Coverage under Recoupment Policy. By accepting this Award, Participant hereby agrees that should Participant at this time be, or at any time hereafter become, either an executive officer of the Company subject to Section 16 of the Securities Exchange Act of 1934, as amended, or a participant in the Company’s Performance Improvement Incentive Plan, then:
(a) Participant shall be subject to the Alexander & Baldwin, Inc. Policy Regarding Recoupment of Certain Compensation, effective as of October 2, 2023, as may be amended from time to time, the terms of which are hereby incorporated herein by reference and receipt of a copy of which Participant hereby acknowledges; and
(b) any incentive compensation that is paid or granted to, or received by, Participant during the three-year period preceding the date on which the Company is required to prepare an accounting restatement due to material non-compliance with any applicable financial reporting requirements under the federal securities laws shall, accordingly, be subject to recovery and recoupment pursuant to the terms of such policy.
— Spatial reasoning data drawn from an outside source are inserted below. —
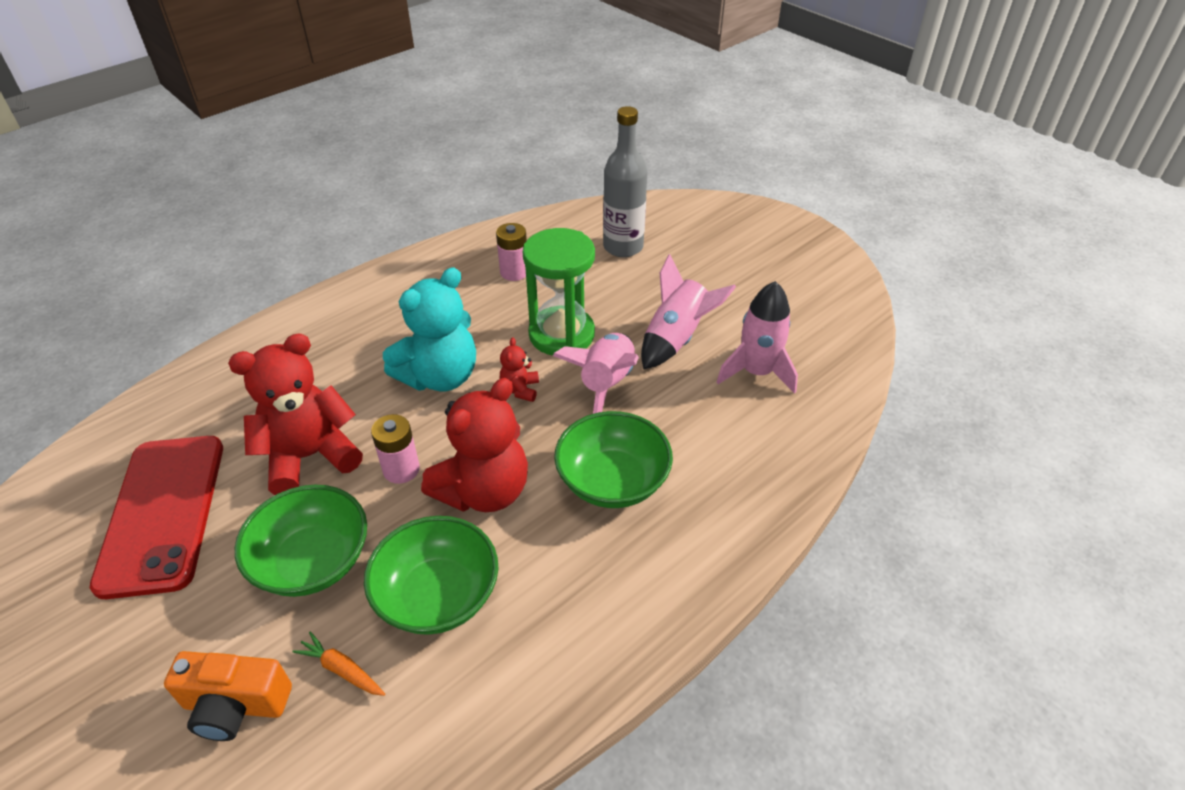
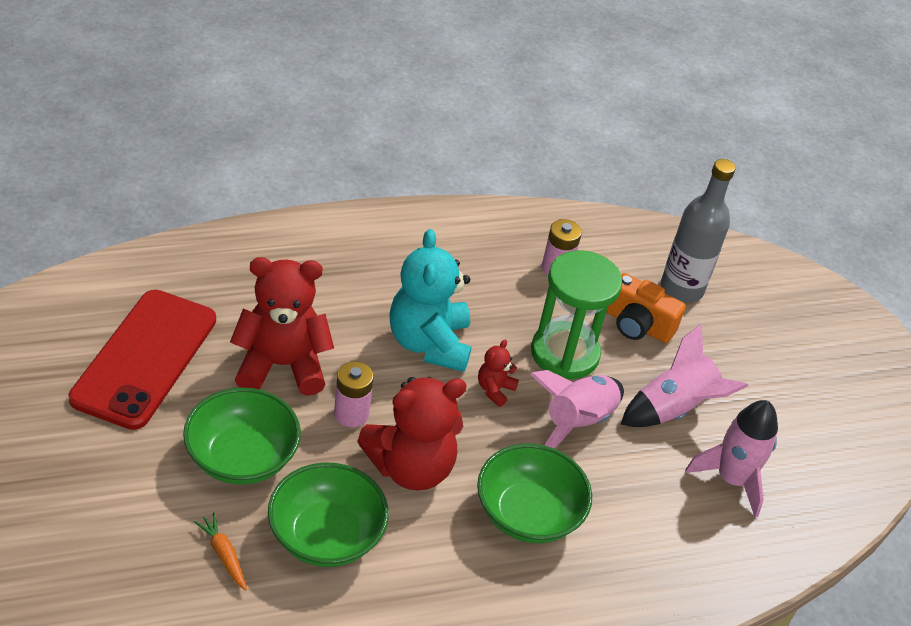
camera: 20 degrees right, 0 degrees up
orange camera [164,651,292,741] -> orange camera moved to [606,273,686,343]
turquoise teddy bear [383,267,476,392] -> turquoise teddy bear turned 105 degrees clockwise [389,229,472,372]

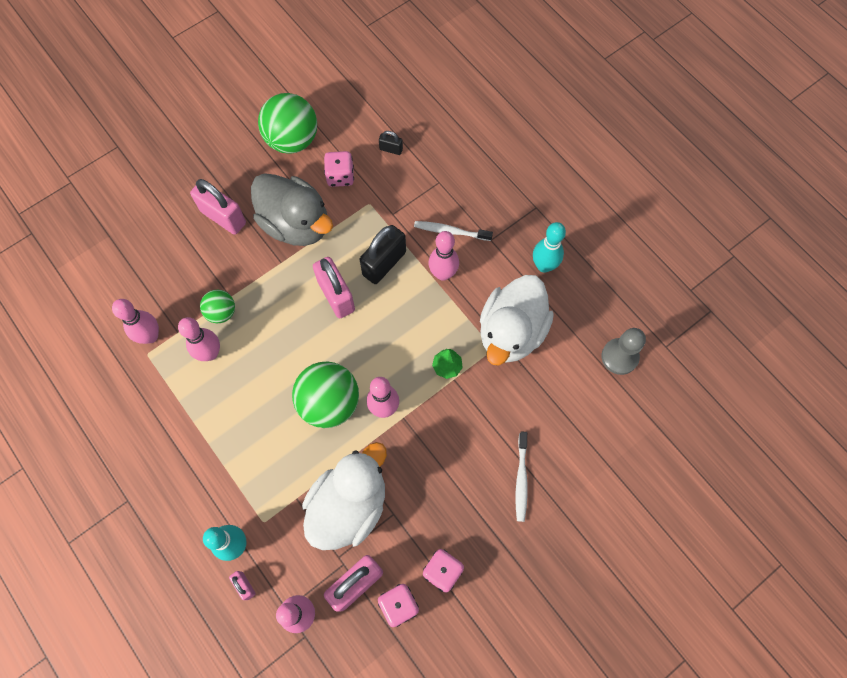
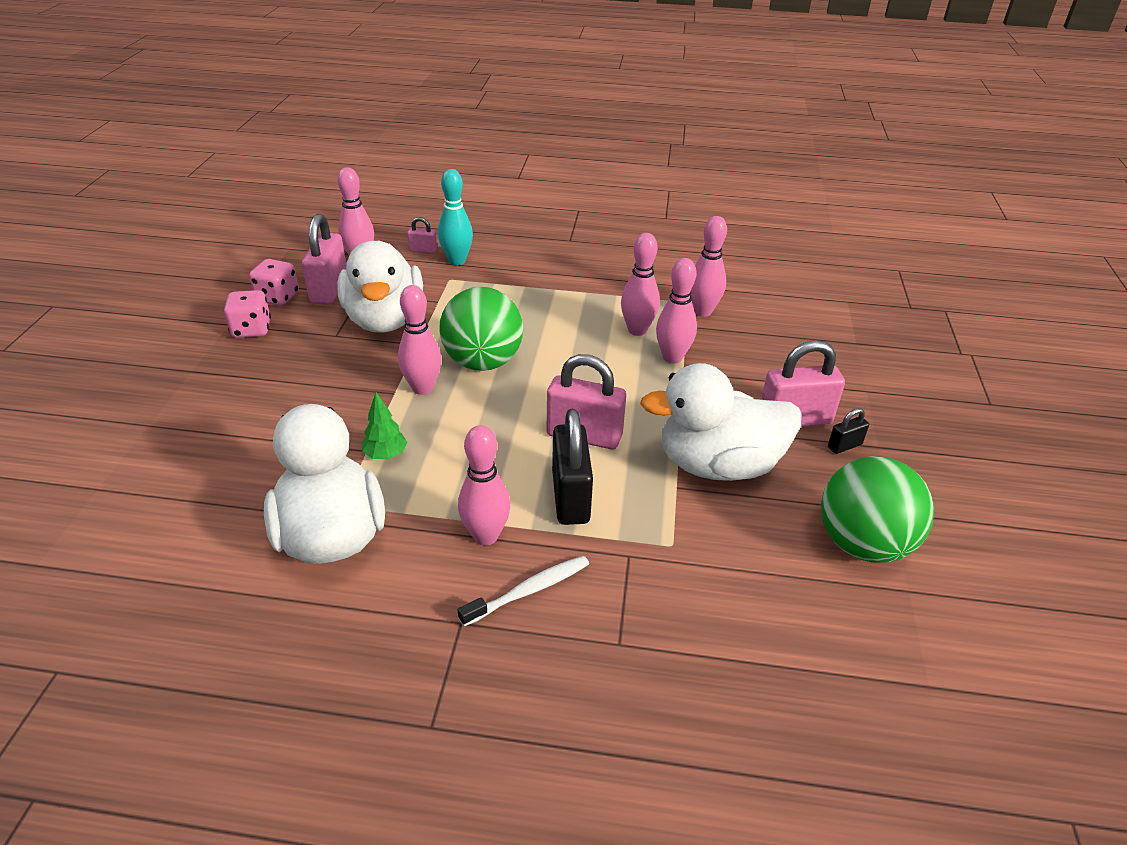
camera: 135 degrees right, 30 degrees down
green ball [200,290,235,323] -> pink bowling pin [656,258,697,364]
grey duck [251,173,333,246] -> white duck [640,363,801,481]
pink dice [324,151,354,187] -> none
black padlock [379,131,403,155] -> black padlock moved to [828,408,869,454]
white toothbrush [516,431,528,522] -> none
turquoise bowling pin [533,222,566,273] -> none
grey pawn [602,328,646,375] -> none

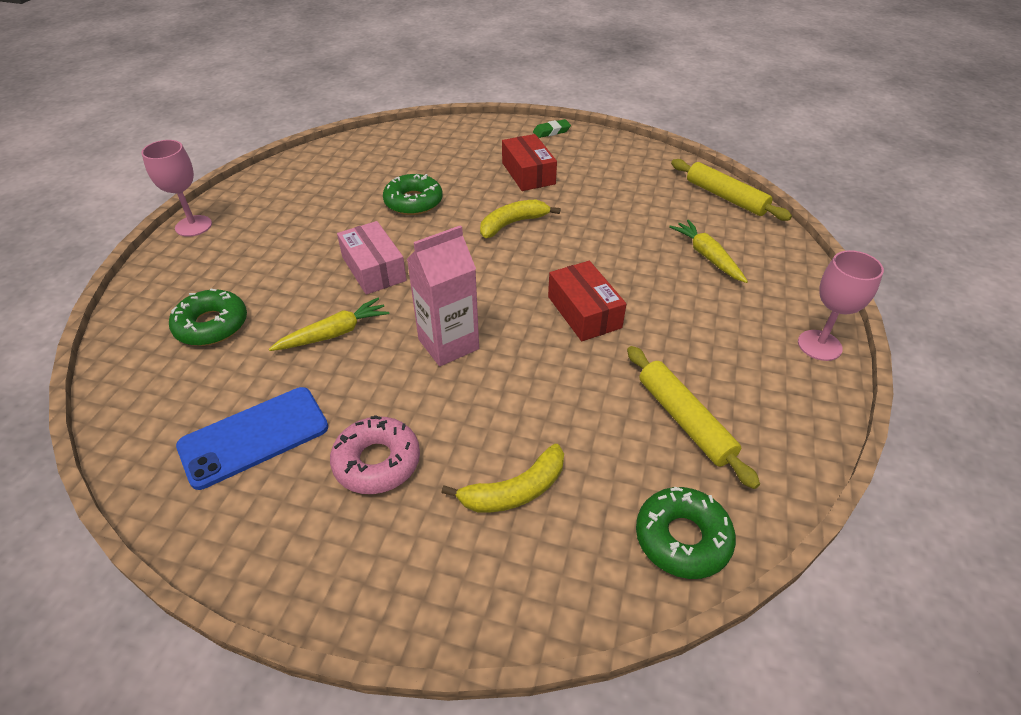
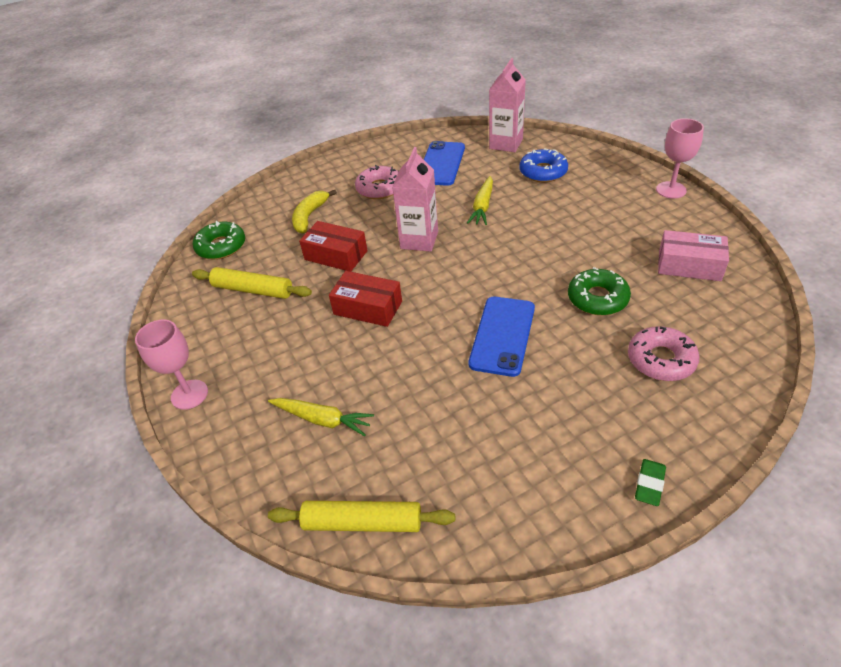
camera: 140 degrees right, 0 degrees up
green donut [169,289,247,346] -> blue donut [519,148,568,182]
pink box [337,221,407,295] -> pink box moved to [658,230,729,281]
yellow banana [480,200,560,238] -> blue phone [469,297,535,377]
red box [502,134,557,191] -> red box moved to [299,221,368,272]
none -> pink carton [489,58,526,152]
none -> pink donut [628,326,699,381]

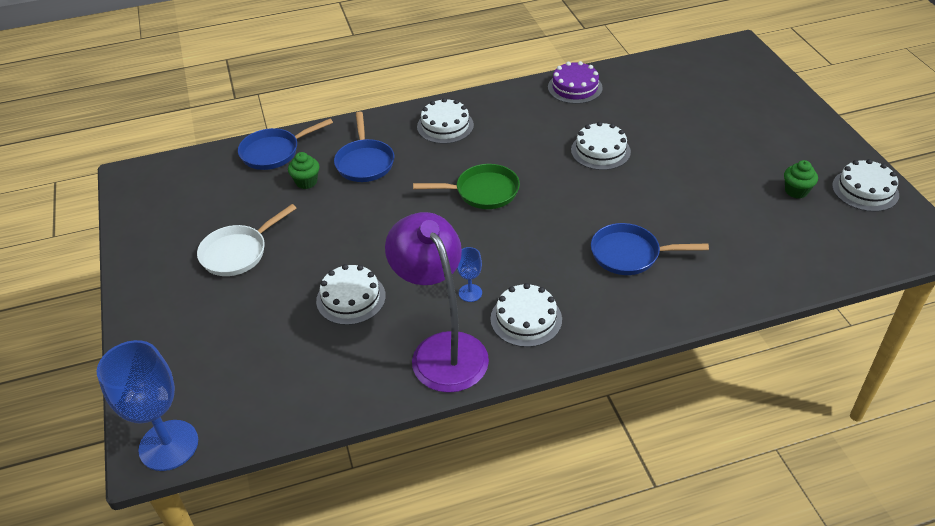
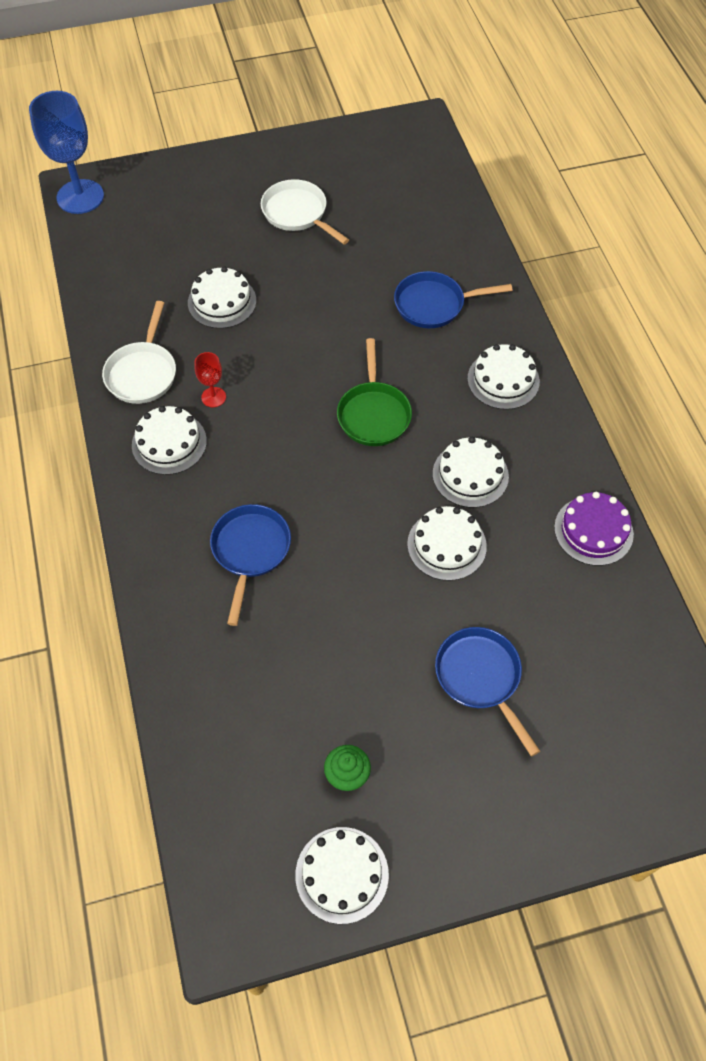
camera: 90 degrees right, 15 degrees up
blue pan [238,119,333,170] -> blue pan moved to [435,627,540,756]
green cupcake [288,152,320,189] -> none
purple lamp [385,212,489,393] -> white pan [102,301,176,404]
blue goblet [457,247,482,302] -> red goblet [195,352,226,407]
none -> white cake [433,437,509,508]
For purposes of such recoupment policy, “incentive compensation” means any cash or equity-based awards (e.g., any stock award, time-based restricted stock unit award, performance-based restricted stock unit award or stock option grant or shares of Common Stock issued thereunder) or any profit sharing payment or distribution that is based upon the achievement of financial performance metrics. An additional copy of the recoupment policy is available upon request made to the Corporate Secretary at the Company’s principal offices.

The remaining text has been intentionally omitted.